GIVEN PASSAGE Block Start

I wonder if anyone can help me understand something I've been pondering for a while now. I saw one of Victoria Stilwell's older shows and in the show she was talking about how the alpha wolf always eats first and was telling the owners they must eat a biscuit as if they were eating it from the dog's bowl to show their dog that it was less important than them in the pack.

She is also always talking about how the dogs are at the top of the pack with their owner's being under them at the beginning of the show and, of course, by the end of the show the position has reversed with the dog now in its right position at the bottom of the pack.

Surely what she is saying goes against the modern theory of Alpha-Male Dominance. Do positive-reinforcement trainers, like Victoria Stilwell, still think the owners should be the alpha in the pack or have her shows in the USA moved away from this sort of thing? I don't have Sky so do not often see CM's or VS's more current shows but I thought positive-reinforcement trainers had moved away from the eating first thing.

Thanks for your help and sorry for such a basic question.


----------



## luvmydogs (Dec 30, 2009)

I think VS used to believe in the Dominance theory but has changed now.


----------



## Janl (Dec 30, 2009)

I thought that was probably it, luvmydogs. It is very confusing for people like me who are trying to work their way through all the current theory and trying to make some sense of it all.


----------



## leashedForLife (Nov 1, 2009)

Janl said:


> I saw one of Victoria Stilwell's older shows... she [talked] about how the alpha... always eats first and [told] the owners they must eat a biscuit as if... from the dog's bowl to show their dog that [the dog] was less important than [they were] in the pack [order].


hey, jan! :--) 
she had a few of those in her USA-episodes early on, but they were rare - there might have been 2 or 3 total, 
and it was obvious to me that the **dominatrix** get-up was just a costume, not a role she played.

i always thought it was the producer playing the on-camera action for more drama, myself- as opposed to *vic* 
seriously believing that eating a water-biscuit over the dog's S/S bowl would change the dog's perception of, 
+ relationship with, the human - all by itself :lol: 


Janl said:


> She [talked] about... dogs... at the top of the pack with their owners... under them at the beginning of the show and, of course, by the end of the show... reversed, with the dog now in its right position at the bottom of the pack.


i think if we looked at this not as *who is top-dog* but who is deciding things - 
if the dog will get on the couch, when the dog will eat, if the man can kiss his wife or get into the bed - 
then it is not a *hierarchy* but *who is the executive?* who makes the decisions - 
the dog for themselves, the dog FOR the humans, or humans for themselves And The Dog? :huh: does that make sense?

i do not hold with dominance-theory in training or a linear pack-hierarchy in dog groups, or even linear status 
in human families with their dogs - the way i see it, the HUMAN is the parent, deciding what the dog eats, 
when; where the dog may go; social contacts, in + out of the house; safety rules [sit at curbs? stand at curbs?], 
providing exercise, grooming and health care/husbandry, transportation, toys, education, and so on.

GIVEN PASSAGE Block End

◆ TASK REQUIREMENTS:
Write the next part of the forum thread on dominance theory in dog training, starting right after its final sentence. The data records are not needed for this.

DATA EXCERPTS Block Start

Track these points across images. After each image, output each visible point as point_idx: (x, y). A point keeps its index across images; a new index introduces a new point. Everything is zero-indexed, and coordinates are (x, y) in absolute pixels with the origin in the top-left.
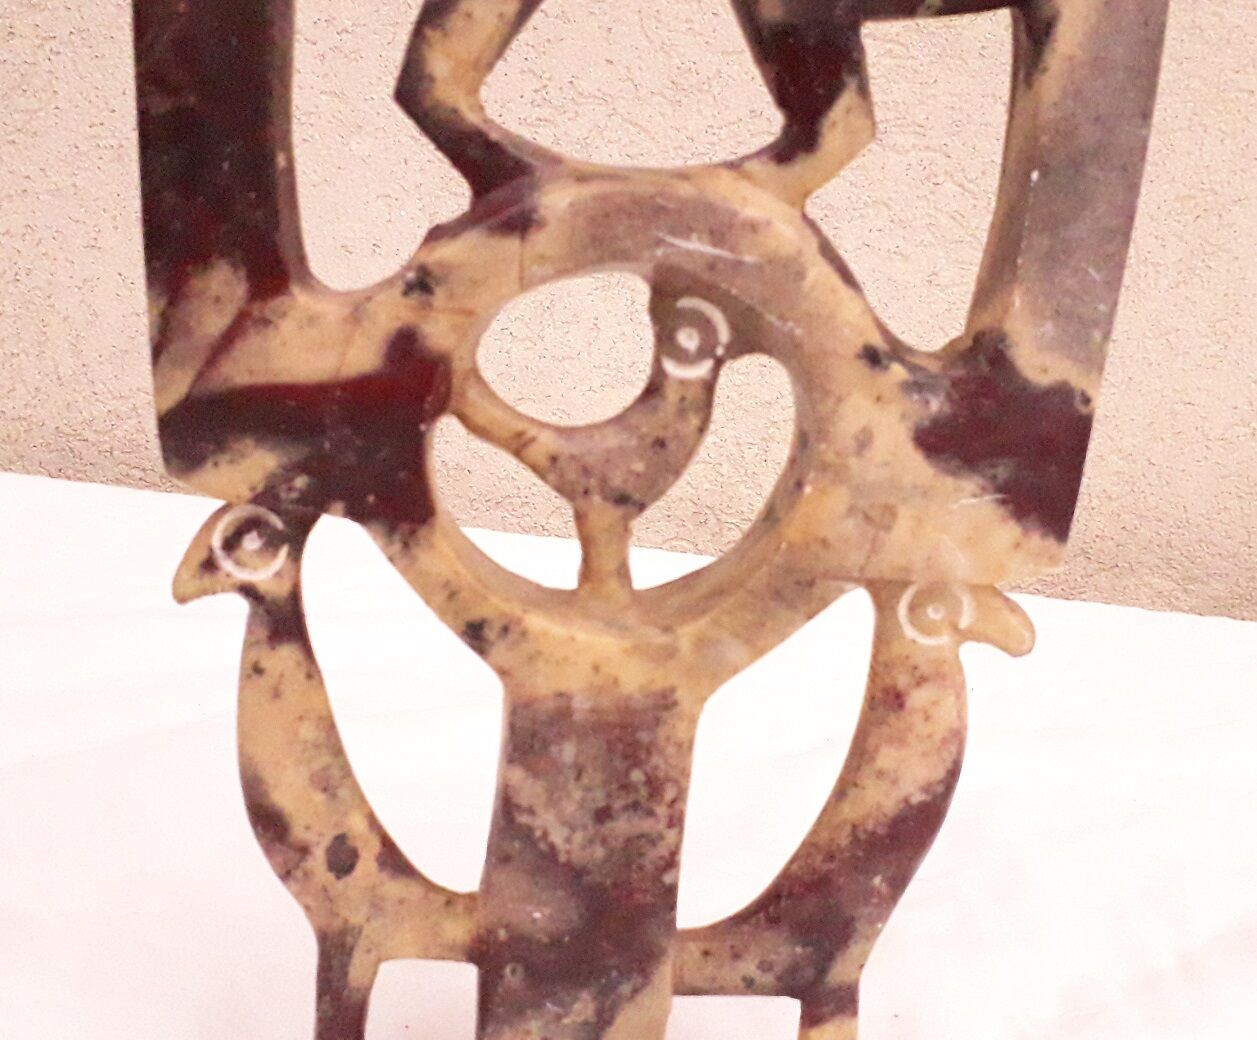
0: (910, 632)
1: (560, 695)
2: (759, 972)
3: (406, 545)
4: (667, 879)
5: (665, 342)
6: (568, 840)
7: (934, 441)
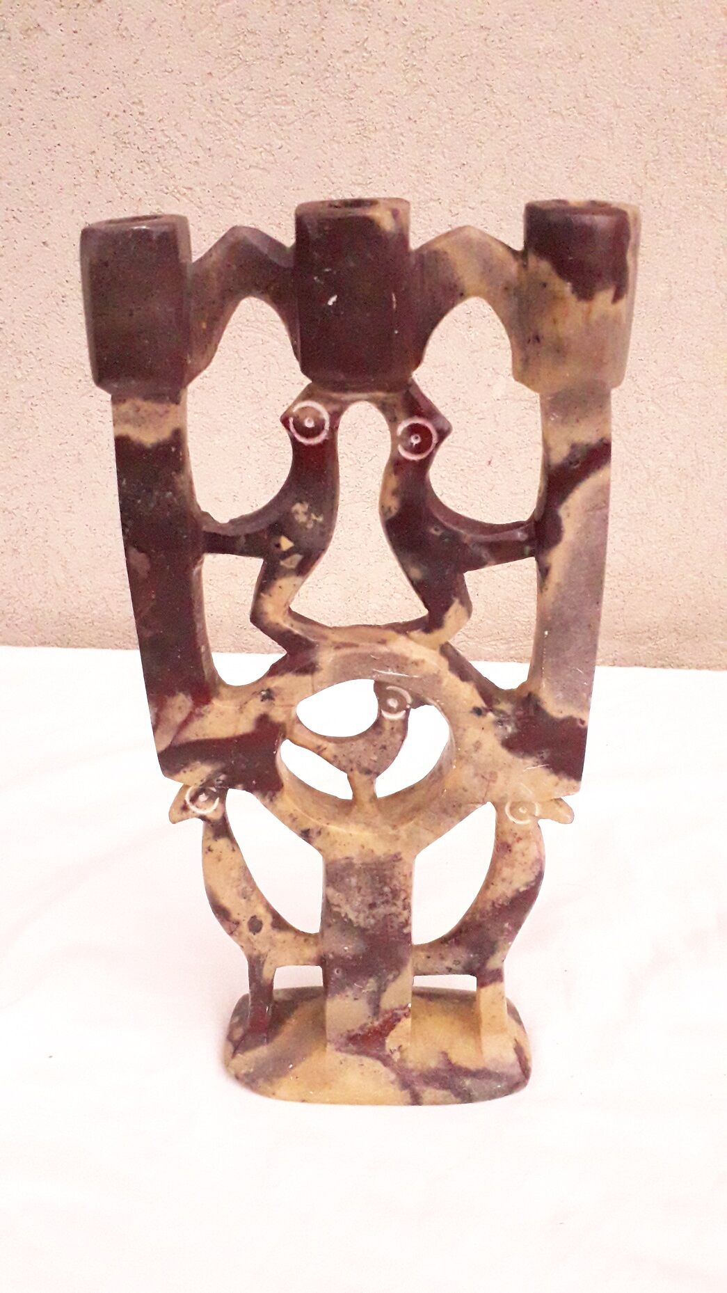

DATA EXCERPTS Block End
DATA EXCERPTS Block Start

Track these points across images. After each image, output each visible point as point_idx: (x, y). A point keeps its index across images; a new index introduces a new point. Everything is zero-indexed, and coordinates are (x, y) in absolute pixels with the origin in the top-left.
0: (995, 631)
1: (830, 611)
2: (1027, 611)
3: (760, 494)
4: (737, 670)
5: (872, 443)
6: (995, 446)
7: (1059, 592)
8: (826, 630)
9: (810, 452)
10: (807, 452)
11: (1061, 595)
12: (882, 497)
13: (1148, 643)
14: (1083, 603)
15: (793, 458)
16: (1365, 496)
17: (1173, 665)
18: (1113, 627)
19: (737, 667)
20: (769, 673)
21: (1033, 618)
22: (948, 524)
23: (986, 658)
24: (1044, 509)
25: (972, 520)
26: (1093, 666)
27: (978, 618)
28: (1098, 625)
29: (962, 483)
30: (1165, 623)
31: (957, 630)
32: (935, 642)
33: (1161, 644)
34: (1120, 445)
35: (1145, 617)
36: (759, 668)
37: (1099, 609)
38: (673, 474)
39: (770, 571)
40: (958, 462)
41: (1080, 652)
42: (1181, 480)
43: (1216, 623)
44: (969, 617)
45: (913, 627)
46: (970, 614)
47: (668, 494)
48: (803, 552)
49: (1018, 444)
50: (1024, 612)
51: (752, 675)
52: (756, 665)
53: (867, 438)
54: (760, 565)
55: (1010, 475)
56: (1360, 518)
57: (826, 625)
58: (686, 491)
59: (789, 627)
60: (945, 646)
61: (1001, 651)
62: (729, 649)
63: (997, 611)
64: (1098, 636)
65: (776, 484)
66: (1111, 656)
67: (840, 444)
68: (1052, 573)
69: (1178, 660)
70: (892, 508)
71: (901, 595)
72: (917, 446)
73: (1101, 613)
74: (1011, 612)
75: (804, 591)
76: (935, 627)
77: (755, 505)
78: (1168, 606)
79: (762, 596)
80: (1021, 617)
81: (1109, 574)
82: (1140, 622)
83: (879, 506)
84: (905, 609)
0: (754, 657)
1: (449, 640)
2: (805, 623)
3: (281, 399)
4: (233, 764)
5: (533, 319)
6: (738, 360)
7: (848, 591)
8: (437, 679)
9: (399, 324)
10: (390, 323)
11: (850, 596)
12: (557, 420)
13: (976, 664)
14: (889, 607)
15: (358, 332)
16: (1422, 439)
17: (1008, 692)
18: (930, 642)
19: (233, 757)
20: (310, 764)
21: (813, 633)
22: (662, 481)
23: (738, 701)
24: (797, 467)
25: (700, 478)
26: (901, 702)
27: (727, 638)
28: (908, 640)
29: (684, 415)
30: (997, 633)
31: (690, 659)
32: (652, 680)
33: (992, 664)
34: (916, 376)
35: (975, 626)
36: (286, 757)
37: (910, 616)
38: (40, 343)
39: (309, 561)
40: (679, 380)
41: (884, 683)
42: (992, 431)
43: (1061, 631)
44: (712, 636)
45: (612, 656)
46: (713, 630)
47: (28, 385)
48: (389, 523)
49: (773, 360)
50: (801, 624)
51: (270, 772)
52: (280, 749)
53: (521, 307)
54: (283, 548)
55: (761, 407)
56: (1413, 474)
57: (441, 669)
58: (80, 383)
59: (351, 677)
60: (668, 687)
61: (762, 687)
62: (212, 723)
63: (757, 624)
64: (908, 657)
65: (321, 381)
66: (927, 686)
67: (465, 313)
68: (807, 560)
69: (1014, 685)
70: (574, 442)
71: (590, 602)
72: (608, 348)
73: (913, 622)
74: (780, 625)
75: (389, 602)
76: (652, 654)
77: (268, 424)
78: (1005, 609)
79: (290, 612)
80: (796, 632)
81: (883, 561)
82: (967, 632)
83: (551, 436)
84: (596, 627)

DATA EXCERPTS Block End

◆ RESULT OF THE TASK:
dogs never achieve independence; they do not move out, earn a living, vote, own property, etc. 
BUT - i don't have a problem with an adult-dog taking charge in apropos circs, as my Akita did when a threatening 
man harassed us at the tennis-court one day - or letting me know there is fresh bear-scat, and she is worried about it. 
so i see this whole Q of who is in charge as being quite fluid - among dogs and humans, both.

i do not mind in the least if the dog says _i am hungry, i'm tired, thirsty, bored, lonesome, don't feel good..._ - 
or even, _i would rather do this..._ i often ASK dogs what they would rather - play fetch, or go for a hike? 
swim or wade? i will even ask if they want to relax or train - it's OK to express an opinion.

i DO however reserve the right to say, _*sorry, bub - this is serious, we gotta do this now.*_ 
i rarely have any problem with this - my mare + i took turns choosing which way we went, and there was no friction. 
turnabout or flexible decision-making has been fine, for me; i solicit votes, whenever possible. :thumbup:

there ARE of course things that were firm rules; my Akita was never allowed on my bed, for instance. 
toileting indoors was an absolute no-no, too; but these really are pretty minimal, IME. 
most stuff is negotiable, many times. 


Janl said:


> Do pos-R trainers, like Victoria Stilwell, still think... owners should be the alpha...
> or have her shows in the USA moved away from this sort of thing?
> I don't have Sky so do not often see... more current shows, but I thought pos-R trainers had moved away from [eat-first]...


i never saw an episode that i recall past the 1st-USA-season where *stilwell* laid out who-eats-first rules, let alone demonstrated nibbling saltines on-camera over the dog's bowl, :lol: so i think it was very short-lived.

i never worry about when the dog eats vis-a-vis the owners - 
so long as meals are not immediately-before training with food-rewards, or exercise,  
it really is immaterial. dogs should eat 2x / day not once, to reduce gobbling, anxiety + RG, the risk of bloat, 
the odds of obesity - but Who Eats First has never troubled me.

i don't know of any pos-R trainer who is relatively high-profile and says humans should eat first, 
or feed the dog after - let alone that one should 'fake' eating from the dog's bowl before feeding. :001_tt2:

JMO + IME, 
--- terry


----------



## Janl (Dec 30, 2009)

Thanks for the explanation, Terry. What you've said makes sense. The last time I had a puppy was in pre-internet days and just had the trainer at the puppy school to learn from. This time round I am really enjoying learning from you and others like you. Positive reinforcement training makes so much sense and is so much more enjoyable for owner and dog.


----------



## leashedForLife (Nov 1, 2009)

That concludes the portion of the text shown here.